O ataque, que as autoridades acreditam ter sido realizado pelo mesmo grupo armado que decapitou dez pessoas há uma semana, provocou desta vez, pelo menos sete mortos.

Antes de abandonarem o local, os atacantes queimaram ainda 164 casas. O porta-voz da Polícia de Moçambique, Inácio Dina, disse que o ataque foi feito por seis indivíduos que “estão a ser perseguidos” e que as vítimas “foram mortas à catanada”. Segundo Inácio Dias, os seis responsáveis pelo crime “estão identificadas e são moçambicanos”.

Um estudo recente, em que mais de uma centena de pessoas da região foram entrevistadas, aponta o dedo a grupos que “usam o radicalismo islâmico para atrair seguidores, aos quais pagam rendimentos acima da média, financiados por rotas de comércio ilegal de madeira, rubis, carvão e marfim, daquela região para o estrangeiro”.

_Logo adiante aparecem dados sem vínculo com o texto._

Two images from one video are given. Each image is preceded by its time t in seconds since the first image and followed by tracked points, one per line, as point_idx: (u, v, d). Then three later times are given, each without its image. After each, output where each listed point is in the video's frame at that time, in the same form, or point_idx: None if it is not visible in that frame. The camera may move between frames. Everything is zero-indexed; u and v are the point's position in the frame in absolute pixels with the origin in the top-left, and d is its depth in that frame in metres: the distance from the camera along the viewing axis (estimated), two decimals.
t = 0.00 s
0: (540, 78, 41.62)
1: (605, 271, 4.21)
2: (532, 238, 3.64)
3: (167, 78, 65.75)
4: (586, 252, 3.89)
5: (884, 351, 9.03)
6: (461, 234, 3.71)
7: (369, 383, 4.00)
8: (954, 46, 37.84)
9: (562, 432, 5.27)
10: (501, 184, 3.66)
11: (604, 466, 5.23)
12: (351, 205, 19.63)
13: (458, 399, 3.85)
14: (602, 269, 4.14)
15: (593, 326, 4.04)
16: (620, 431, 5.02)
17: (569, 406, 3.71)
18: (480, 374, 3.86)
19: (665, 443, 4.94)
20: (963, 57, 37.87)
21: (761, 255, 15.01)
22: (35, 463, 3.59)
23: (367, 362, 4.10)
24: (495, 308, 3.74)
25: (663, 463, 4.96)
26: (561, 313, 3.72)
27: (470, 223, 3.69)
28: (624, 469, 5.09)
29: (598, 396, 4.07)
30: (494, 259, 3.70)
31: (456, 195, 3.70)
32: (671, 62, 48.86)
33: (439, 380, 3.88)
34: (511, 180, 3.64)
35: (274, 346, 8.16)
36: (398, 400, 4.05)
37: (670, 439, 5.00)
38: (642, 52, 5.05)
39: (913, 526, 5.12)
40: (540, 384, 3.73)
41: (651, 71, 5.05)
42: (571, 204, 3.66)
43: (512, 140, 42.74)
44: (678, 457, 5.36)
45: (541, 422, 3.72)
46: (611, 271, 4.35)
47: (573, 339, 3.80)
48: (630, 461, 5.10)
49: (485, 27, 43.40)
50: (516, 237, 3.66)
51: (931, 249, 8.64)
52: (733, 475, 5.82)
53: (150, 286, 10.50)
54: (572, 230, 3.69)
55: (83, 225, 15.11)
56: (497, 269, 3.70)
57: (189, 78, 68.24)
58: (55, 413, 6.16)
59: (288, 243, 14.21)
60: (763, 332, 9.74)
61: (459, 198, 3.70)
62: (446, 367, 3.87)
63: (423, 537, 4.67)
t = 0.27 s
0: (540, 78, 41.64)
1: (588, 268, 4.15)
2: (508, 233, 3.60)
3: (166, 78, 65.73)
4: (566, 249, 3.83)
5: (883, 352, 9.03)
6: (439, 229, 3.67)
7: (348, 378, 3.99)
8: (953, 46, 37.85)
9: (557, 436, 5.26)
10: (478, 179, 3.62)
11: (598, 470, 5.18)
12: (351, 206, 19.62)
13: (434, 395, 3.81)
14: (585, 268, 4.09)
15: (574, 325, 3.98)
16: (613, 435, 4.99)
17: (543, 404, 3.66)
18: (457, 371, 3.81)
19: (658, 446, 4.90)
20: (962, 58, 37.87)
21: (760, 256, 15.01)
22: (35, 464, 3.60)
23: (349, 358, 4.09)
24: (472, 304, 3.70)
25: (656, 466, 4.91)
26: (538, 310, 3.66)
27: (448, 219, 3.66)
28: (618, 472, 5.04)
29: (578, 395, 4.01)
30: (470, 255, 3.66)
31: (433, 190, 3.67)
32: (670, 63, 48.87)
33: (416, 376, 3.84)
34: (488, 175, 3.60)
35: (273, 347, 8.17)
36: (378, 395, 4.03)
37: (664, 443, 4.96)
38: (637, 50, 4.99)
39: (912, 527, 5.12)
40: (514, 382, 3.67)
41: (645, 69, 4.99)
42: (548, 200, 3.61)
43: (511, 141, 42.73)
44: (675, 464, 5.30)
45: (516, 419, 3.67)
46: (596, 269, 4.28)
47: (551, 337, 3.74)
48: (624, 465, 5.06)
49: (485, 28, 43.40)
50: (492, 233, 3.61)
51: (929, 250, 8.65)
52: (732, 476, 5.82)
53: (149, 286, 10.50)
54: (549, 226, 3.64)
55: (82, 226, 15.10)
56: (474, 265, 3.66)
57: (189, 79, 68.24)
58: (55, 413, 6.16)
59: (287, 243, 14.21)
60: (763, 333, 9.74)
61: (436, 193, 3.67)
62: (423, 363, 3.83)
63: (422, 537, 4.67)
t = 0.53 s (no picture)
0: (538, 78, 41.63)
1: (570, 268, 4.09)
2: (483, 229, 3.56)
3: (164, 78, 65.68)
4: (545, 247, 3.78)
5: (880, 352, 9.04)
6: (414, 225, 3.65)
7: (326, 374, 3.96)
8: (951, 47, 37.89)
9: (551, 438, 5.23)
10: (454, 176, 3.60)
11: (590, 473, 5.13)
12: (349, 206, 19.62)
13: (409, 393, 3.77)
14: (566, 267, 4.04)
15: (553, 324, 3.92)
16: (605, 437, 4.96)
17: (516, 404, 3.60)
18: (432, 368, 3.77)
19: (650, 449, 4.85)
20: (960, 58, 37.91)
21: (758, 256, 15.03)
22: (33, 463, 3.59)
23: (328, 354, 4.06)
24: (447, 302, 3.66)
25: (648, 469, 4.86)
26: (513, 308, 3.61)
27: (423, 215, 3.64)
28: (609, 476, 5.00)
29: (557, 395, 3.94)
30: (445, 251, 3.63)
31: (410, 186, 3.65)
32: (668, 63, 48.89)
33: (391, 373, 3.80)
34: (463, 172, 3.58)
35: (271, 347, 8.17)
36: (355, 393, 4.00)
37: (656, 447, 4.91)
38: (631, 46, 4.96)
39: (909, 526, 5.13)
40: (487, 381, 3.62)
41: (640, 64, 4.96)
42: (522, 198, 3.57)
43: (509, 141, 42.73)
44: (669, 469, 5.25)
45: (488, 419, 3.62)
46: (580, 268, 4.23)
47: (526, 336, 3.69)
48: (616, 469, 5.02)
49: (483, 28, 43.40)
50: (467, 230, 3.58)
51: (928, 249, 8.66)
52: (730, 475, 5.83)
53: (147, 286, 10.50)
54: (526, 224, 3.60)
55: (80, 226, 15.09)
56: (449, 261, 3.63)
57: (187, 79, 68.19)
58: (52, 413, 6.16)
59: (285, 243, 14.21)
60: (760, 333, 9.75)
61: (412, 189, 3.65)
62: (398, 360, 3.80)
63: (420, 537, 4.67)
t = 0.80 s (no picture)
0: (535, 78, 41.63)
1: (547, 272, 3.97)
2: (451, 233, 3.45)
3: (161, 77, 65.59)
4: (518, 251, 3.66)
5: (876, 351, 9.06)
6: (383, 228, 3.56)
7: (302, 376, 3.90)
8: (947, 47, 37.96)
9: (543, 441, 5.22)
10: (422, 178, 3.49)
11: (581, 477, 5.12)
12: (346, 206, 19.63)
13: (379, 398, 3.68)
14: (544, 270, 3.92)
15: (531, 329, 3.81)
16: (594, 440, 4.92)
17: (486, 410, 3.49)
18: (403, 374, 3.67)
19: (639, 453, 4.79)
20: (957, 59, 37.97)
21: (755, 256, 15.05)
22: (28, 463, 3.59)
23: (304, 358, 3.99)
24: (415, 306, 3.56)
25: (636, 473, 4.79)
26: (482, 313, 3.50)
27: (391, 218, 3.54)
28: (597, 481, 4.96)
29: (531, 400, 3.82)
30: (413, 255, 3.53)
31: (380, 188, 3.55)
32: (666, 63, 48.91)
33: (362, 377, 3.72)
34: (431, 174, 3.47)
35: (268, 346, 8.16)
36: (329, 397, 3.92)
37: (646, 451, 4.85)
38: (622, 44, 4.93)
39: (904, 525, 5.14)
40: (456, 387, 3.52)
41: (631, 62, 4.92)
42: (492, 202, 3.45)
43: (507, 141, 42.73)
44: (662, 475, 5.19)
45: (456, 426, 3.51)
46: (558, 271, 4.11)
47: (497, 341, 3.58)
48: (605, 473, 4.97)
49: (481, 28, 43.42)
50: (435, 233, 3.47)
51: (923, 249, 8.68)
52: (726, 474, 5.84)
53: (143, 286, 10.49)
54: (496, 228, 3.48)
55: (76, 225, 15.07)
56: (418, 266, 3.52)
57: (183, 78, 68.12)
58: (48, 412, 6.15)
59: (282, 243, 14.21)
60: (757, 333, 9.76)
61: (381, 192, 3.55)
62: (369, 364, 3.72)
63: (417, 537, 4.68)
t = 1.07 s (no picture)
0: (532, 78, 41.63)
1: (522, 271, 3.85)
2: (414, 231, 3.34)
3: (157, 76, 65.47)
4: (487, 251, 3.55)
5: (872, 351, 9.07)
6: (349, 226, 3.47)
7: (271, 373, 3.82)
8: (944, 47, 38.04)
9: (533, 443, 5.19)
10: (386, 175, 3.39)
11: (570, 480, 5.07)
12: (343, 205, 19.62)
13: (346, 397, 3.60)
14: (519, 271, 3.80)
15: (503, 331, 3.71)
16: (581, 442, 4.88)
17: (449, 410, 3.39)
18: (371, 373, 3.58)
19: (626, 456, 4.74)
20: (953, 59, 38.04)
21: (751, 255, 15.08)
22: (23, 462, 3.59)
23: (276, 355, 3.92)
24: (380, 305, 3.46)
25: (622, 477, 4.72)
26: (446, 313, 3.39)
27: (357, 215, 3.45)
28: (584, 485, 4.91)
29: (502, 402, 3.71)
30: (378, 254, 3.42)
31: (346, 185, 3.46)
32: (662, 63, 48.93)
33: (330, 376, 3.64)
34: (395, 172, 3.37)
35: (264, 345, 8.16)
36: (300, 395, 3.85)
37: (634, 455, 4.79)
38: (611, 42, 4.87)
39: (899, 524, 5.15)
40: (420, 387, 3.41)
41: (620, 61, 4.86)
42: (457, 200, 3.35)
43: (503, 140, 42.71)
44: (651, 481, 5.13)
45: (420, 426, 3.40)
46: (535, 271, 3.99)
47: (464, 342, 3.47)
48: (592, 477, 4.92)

Nesse estudo, divulgado pela agência de notícias alemã ‘DW’, afirma-se que estes grupos “incluem membros de movimentos radicais que têm sido perseguidos a norte pelas autoridades do Quénia e da Tanzânia”, e que alguns elementos “terão sido treinados por milícias da região dos Grandes Lagos, que, por sua vez, também têm ligações ao grupo terrorista Al-Shabaab, na Somália”.

Estes ataques, prossegue ainda a DW, “surgiram numa altura em que estão a avançar os investimentos no terreno para exploração de gás natural em Cabo Delgado, prevendo-se que a produção arranque dentro de cinco a seis anos, no mar e em terra, com o envolvimento de algumas das grandes petrolíferas mundiais”.